Moderne Systeme der vorausschauenden Wartung scheinen auf dieses Problem zu antworten. Beschleunigungssensoren erkennen Vibrationssignaturen, die für bevorstehende Ausfälle charakteristisch sind, lange vor jedem für Menschen wahrnehmbaren Zeichen. Lernalgorithmen identifizieren Korrelationen, die niemand gesehen hätte. Aber diese Systeme erkennen das, wofür sie konzipiert wurden, die Ausfälle, deren Signatur vorab charakterisiert wurde, deren relevante Parameter identifiziert wurden, deren Daten als zu sammelnde bestimmt wurden. Vorausschauende Wartung ist eine formalisierte Erkennung des bekannten Unbekannten. Sie deckt nicht das unbekannte Unbekannte ab, den Ausfall, dessen Signatur noch niemand beobachtet hat, weil er noch nicht in einem ausreichend instrumentierten System aufgetreten ist.

Die Redundanz durch automatische Abschaltung funktioniert nach derselben Logik. Ein Parameter weicht von einer vorgegebenen Schwelle ab, das System stoppt. Das setzt voraus, dass der Ausfall eine messbare Abweichung in einem überwachten Parameter produziert, dass diese Abweichung dem Kipppunkt um ein ausreichendes Intervall vorausgeht, und dass die Schwelle korrekt kalibriert wurde. Was der Arbeiter beiläufig erfasste, hatte keine Schwelle. Es hatte keinen Parameter. Es hatte eine Anwesenheit im Raum.

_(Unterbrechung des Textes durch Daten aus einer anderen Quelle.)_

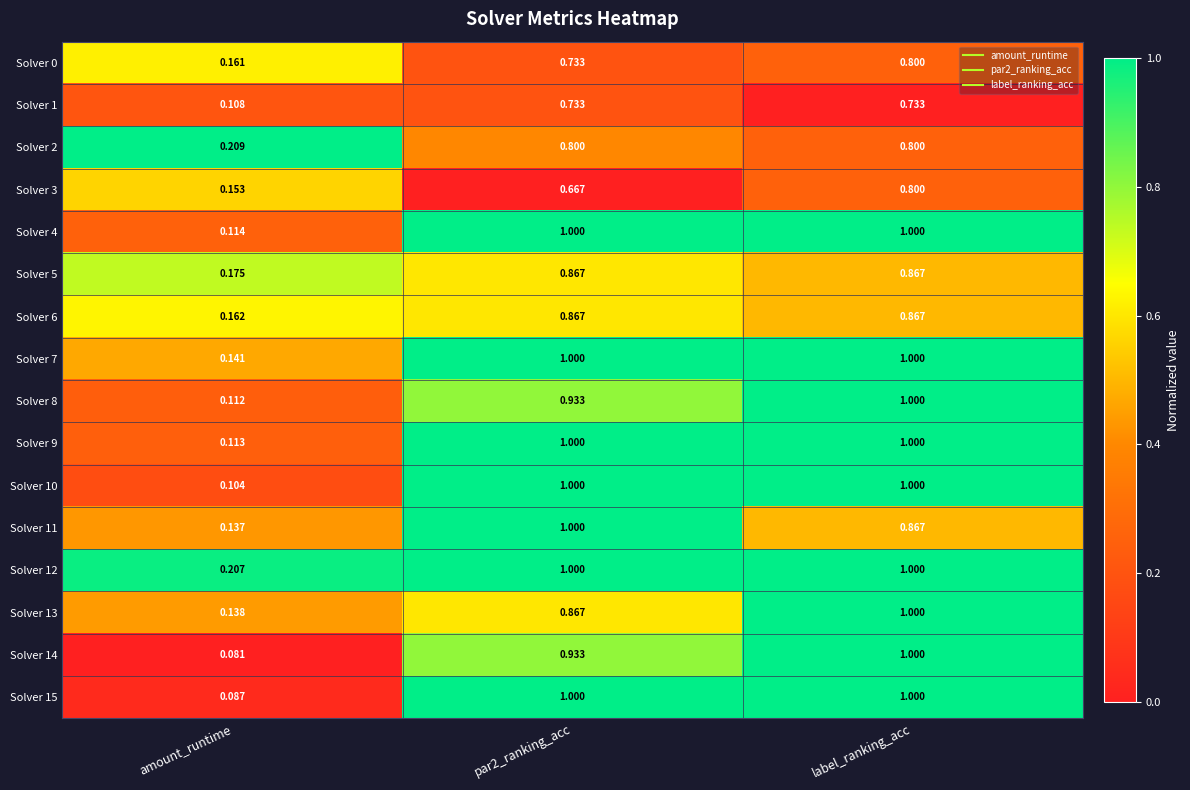

At amount_runtime, list the series in order from smallest to largest.

Solver 14, Solver 15, Solver 10, Solver 1, Solver 8, Solver 9, Solver 4, Solver 11, Solver 13, Solver 7, Solver 3, Solver 0, Solver 6, Solver 5, Solver 12, Solver 2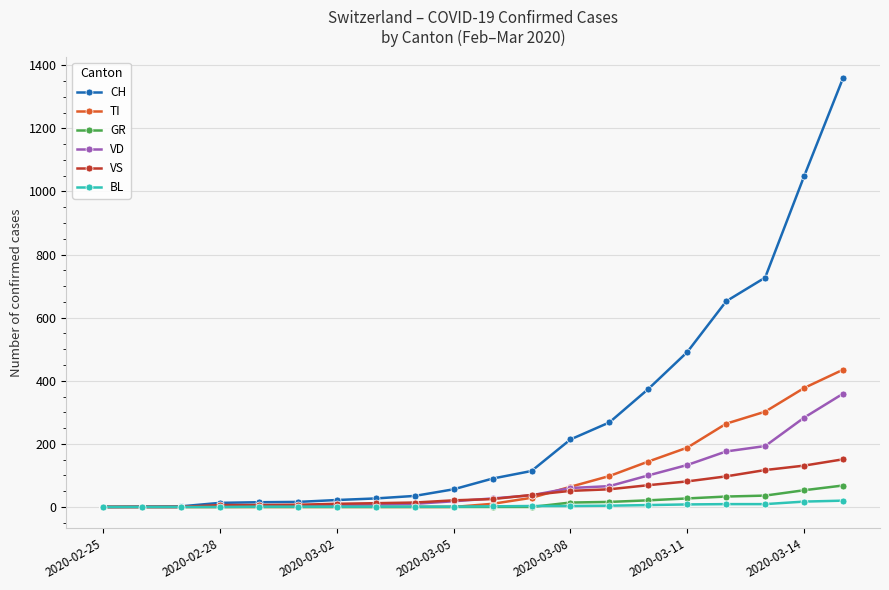

Which series has the largest range (max minus min)?

CH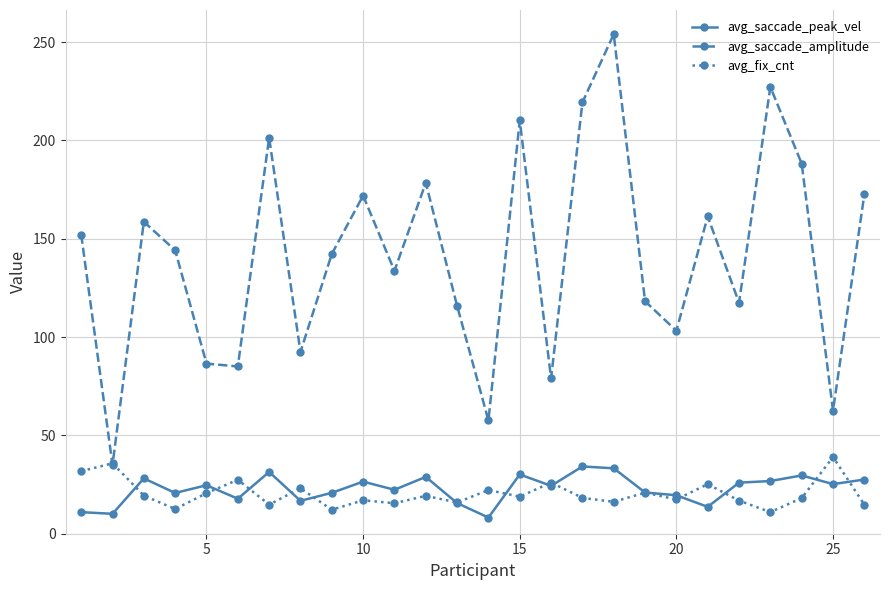

True or false: avg_saccade_peak_vel and avg_saccade_amplitude cross at least once.

False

Reason (1990) unterscheidet aktive Fehler von latenten Fehlern in komplexen Systemen. Aktive Fehler werden von Operateuren begangen, die in direktem Kontakt mit dem System stehen. Latente Fehler sind in der Organisation vergrabene Mängel, unsichtbar bis zu dem Moment, wo sie sich mit anderen Faktoren verbinden und einen Unfall produzieren. Die dark factory eliminiert die aktiven Fehler menschlicher Operateure. Sie berührt nicht die latenten Fehler. Sie fügt eine Kategorie hinzu: die Ausfälle, die nur eine nicht-spezialisierte Anwesenheit erkannt hätte.

Doctrine

Der Arbeiter war nicht nur ein Produzent. Er war ein Sensor. Sein Wegfall automatisiert nicht die Produktion. Er blendet einen Teil des Erkennungssystems, den niemand als solchen formalisiert hatte, weil niemand seine Abwesenheit vorgestellt hatte.

Vecteur ouvert

Vorausschauende Wartung und Redundanz decken die Ausfälle ab, deren Form bekannt ist. Sie verschieben die Grenze zwischen dem bekannten Unbekannten und dem unbekannten Unbekannten, ohne sie aufzuheben. Wenn menschliche Anwesenheit in einem Industrieraum ein undokumentiertes Erkennungsinstrument darstellt, dann verliert jeder Raum, aus dem Menschen schrittweise entfernt werden, eine Erkennungsfähigkeit, deren Ausmaß niemand genau kennt, bevor sie verschwindet. Krankenhäuser, die ihr Nachtpersonal reduzieren, Kontrollräume, die auf Fernüberwachung umstellen, durch Algorithmen gesteuerte Stromnetze, in jedem dieser Fälle hört etwas auf, wahrgenommen zu werden. Was jenseits dieser Grenze bleibt, nimmt nicht notwendigerweise ab. Es verändert seine Form. Die Frage ist, ob diese Transformation messbar ist, bevor ein Unfall ihr Ausmaß offenbart.